Reinforcement of Perimeter Glass Critical for Building Security

The tragic mass shooting at The Convent School in Nashville, TN on March 27, once again demonstrated the random and devastating nature of gun violence.  Three children and three adult staff members lost their lives inside of a school – a place where students, staff and their families should feel safe.  The school was connected to a house of worship, Covenant Presbyterian Church.  

So many of our clients, particularly in large urban centers such as New York City, are schools co-located inside of houses of worship.  These buildings are often large and historic, rarely new construction, with multiple entrances and exits.  While it is imperative, there is an inherent tension between physical security and the open, welcoming nature of a house of worship.  Building entrances and visitor management are critical in meeting both goals.  Even if entrance doors are locked, glass that is not reinforced can provide easy access to an intruder with a weapon.  Large street facing windows raise similar concerns.

The Nashville assailant shot out the glass entrance doors to the building causing them to shatter and allowing her to enter through the open hole.  We saw a similar mode of entry at Sandy Hook Elementary School in 2012, where a large window next to the entrance doors was shattered with a bullet allowing the assailant entry into the building.
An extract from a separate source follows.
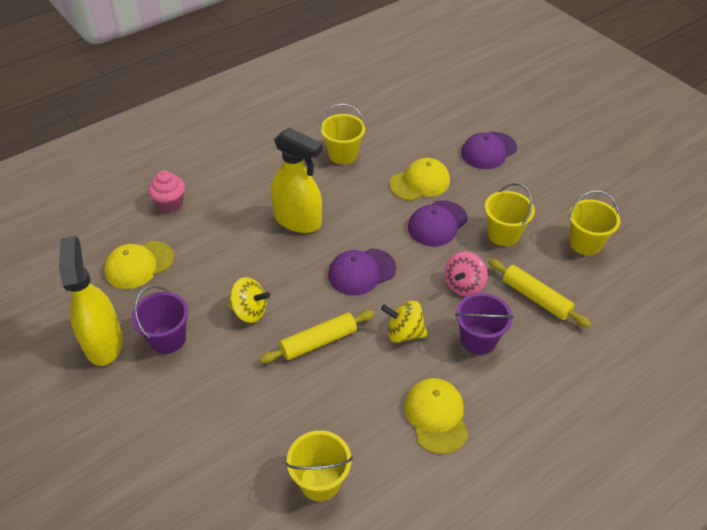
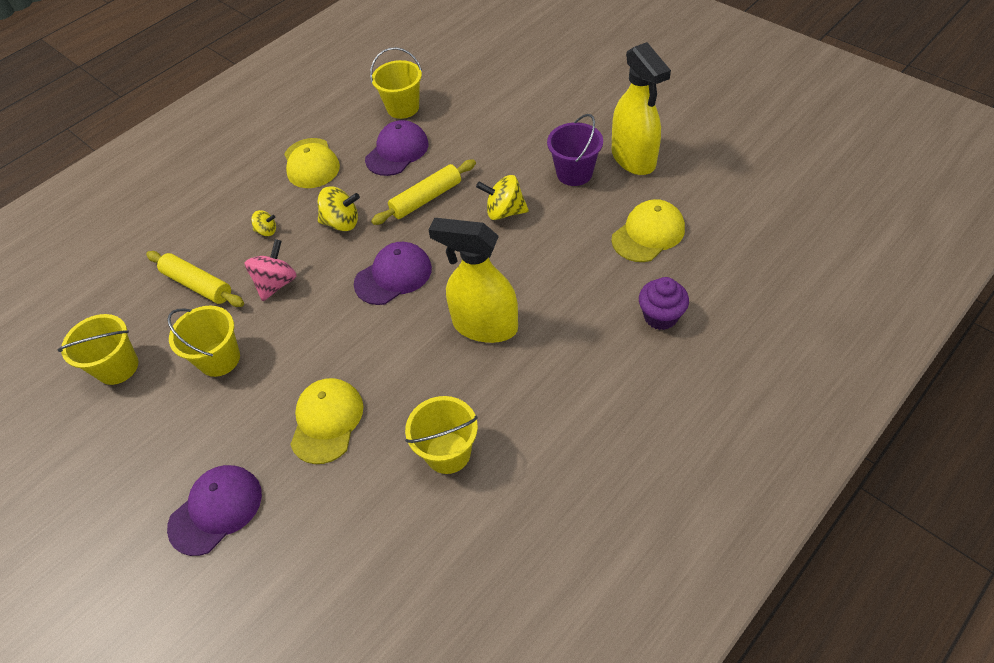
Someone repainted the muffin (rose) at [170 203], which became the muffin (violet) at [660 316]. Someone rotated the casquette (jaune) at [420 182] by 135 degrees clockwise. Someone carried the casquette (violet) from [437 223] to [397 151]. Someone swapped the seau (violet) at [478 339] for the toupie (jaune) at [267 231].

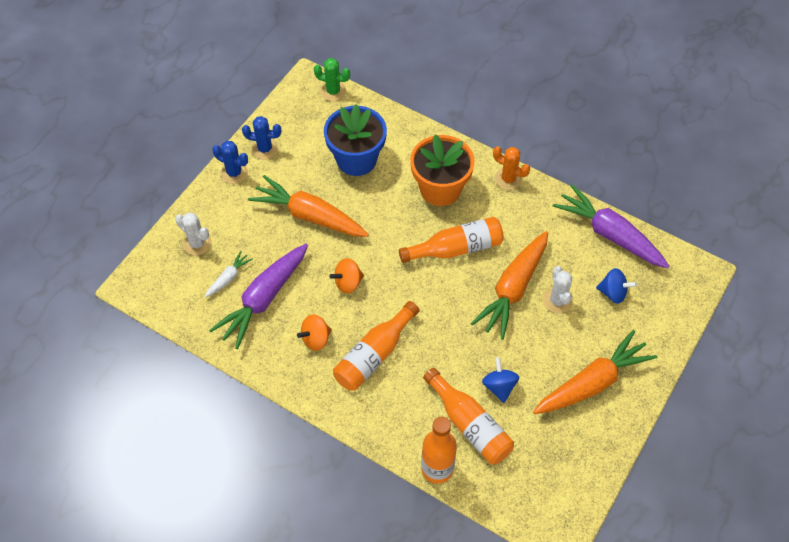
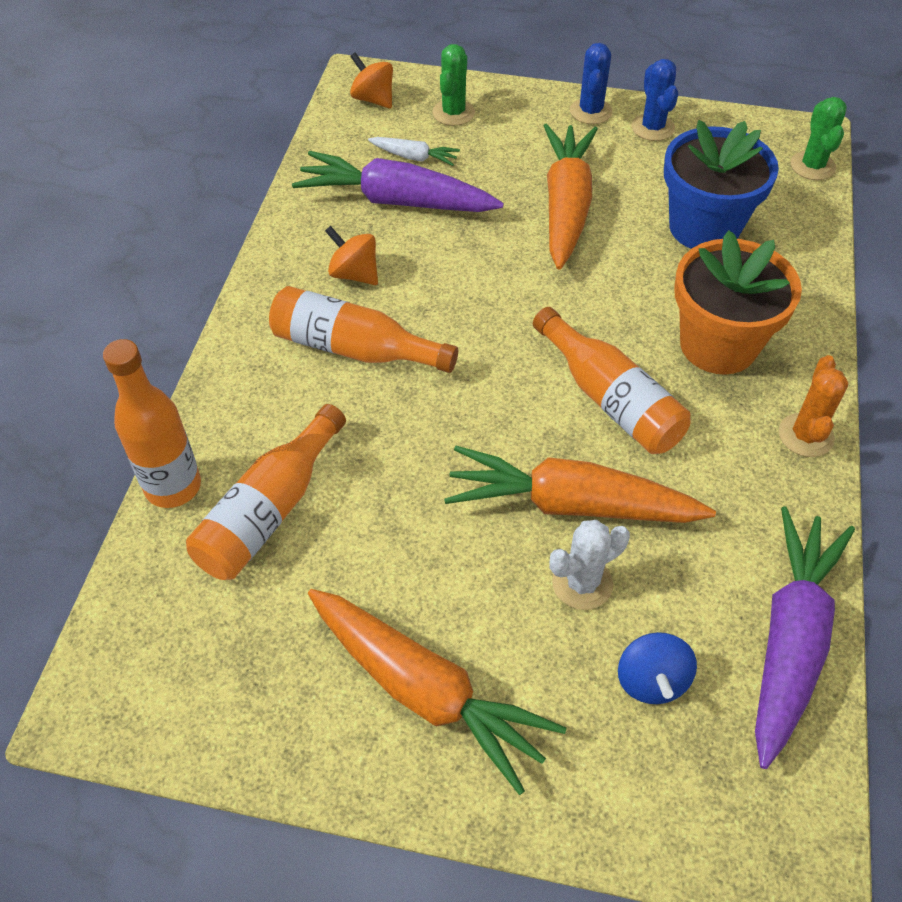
Someone repainted the cactus (blanc) at [197 243], which became the cactus (vert) at [453 113]. Someone carried the toupie (orange) from [348 283] to [373 99]. Someone took away the toupie (bleu) at [499 386].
Modern glass doors and large window panels are almost always made of tempered glass, meaning that when breached they break into small pebbles, protecting against sharp shards of glass.  Tempered glass however, makes entrance even easier for a determined shooter.

Ideally glass on entrance doors and perimeter walls should be bullet-resistant: laminated glass, treated with a polycarbonate shield, or at the very least heavy duty blast-resistant film.  Bullet resistant laminated glass (and there are many brands on the market some of which are made specifically for schools) will hold together when shattered. This glass is the most visually appealing (it looks like ordinary glass) and can usually fit into existing window and door frames.  

Laminated glass consists of multiple layers of glass held in place by polymer interlayers which keep the glass bonded even when breached.  Although laminated glass, depending on the specifications, may allow a bullet to pass through it, it will not shatter or come away thus allowing time for a school to activate its crisis response protocol and to summon first responders.  We have seen grades of laminated glass that will keep an intruder at bay for between 6 and 12 minutes.  As the average police response time is approximately 5 minutes, reinforcement at this level can save lives.